The Mediterranean diet is protective against type 2 diabetes.
Consuming a plant-based diet over a lifestyle that is full of processed and fried foods is perhaps one of the best ways to steer clear of developing type 2 diabetes, which is the form of diabetes that develops as a result of poor diet. Even more, this diet is said to help those who already have the condition control their blood sugar levels, as well as decrease their chances of developing cardiovascular disease.
Type 2 diabetes is, in fact, a reversible metabolic state. This is primarily done through weight loss from a combination of both exercise and adopting a healthier diet. People living with type 2 diabetes experience what's called insulin resistance, meaning they cannot make enough insulin to keep their blood sugar levels under control.
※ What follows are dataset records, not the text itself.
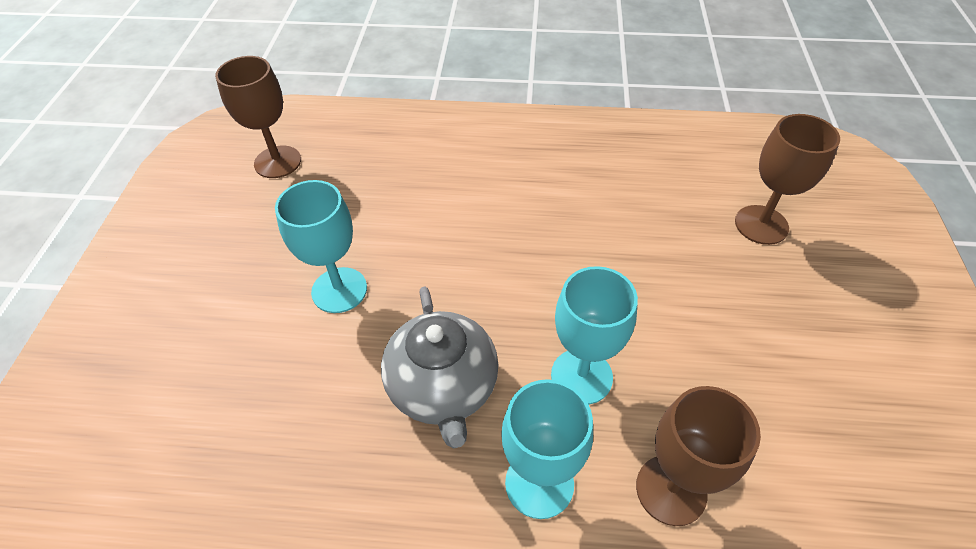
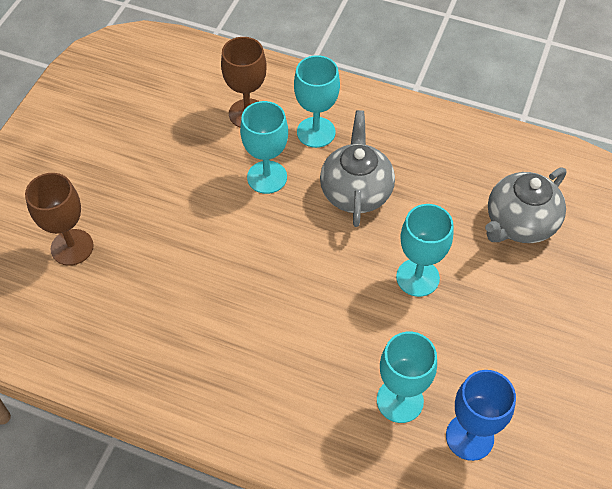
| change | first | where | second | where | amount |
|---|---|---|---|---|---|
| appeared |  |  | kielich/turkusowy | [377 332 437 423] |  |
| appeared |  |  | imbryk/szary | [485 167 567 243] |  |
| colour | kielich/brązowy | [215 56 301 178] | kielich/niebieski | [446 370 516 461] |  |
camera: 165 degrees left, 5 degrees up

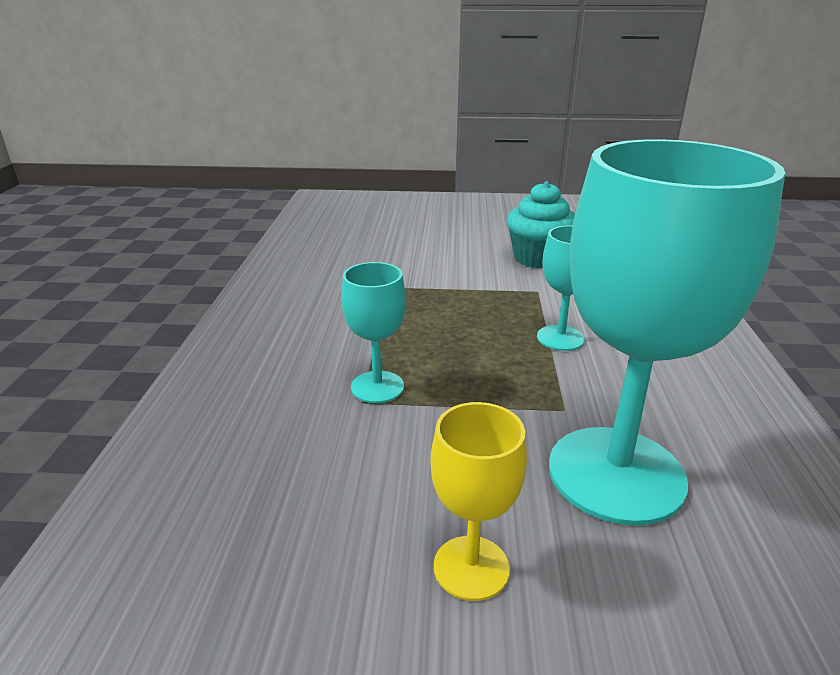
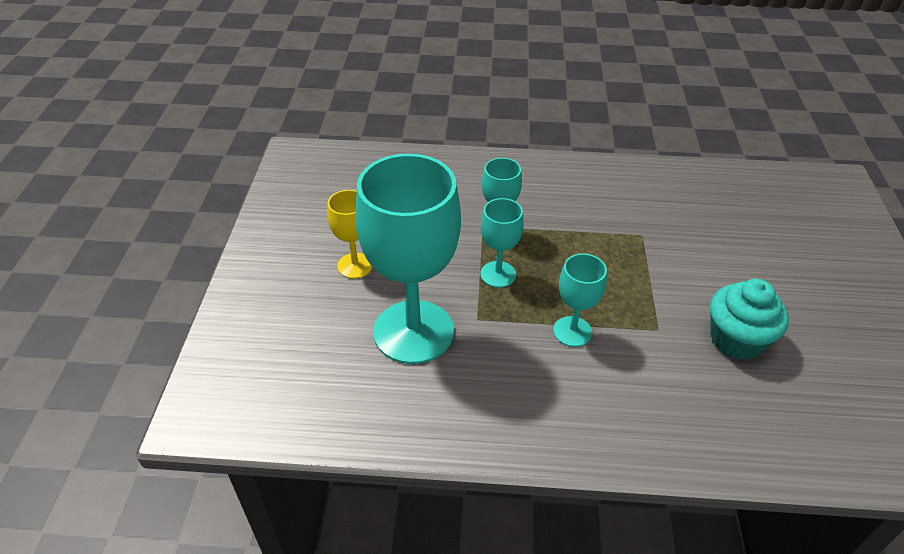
| change | first | where | second | where | amount |
|---|---|---|---|---|---|
| appeared |  |  | kielich/turkusowy | [480 198 524 288] |  |
camera: 90 degrees right, 15 degrees up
The key is to keep carbohydrate consumption low so that the body isn't always in this hyperglycemic state or a state of high blood sugar. The Mediterranean diet boasts a diet rich in vegetables, which are great for keeping blood sugar levels in check.
According to one study, the Mediterranean diet helped people who were both overweight and had type 2 diabetes lose weight, more so than those who just followed a low-fat diet. More importantly, after four years on the Mediterranean diet, only 44 percent of participants had to go on medication to help treat their diabetes. This is much less than the 70 percent of those who had to turn to medication to treat their condition after consuming only a low-fat diet. Other studies have shown the Mediterranean diet can help promote better glycemic control and fend off heart disease in those with type 2 diabetes.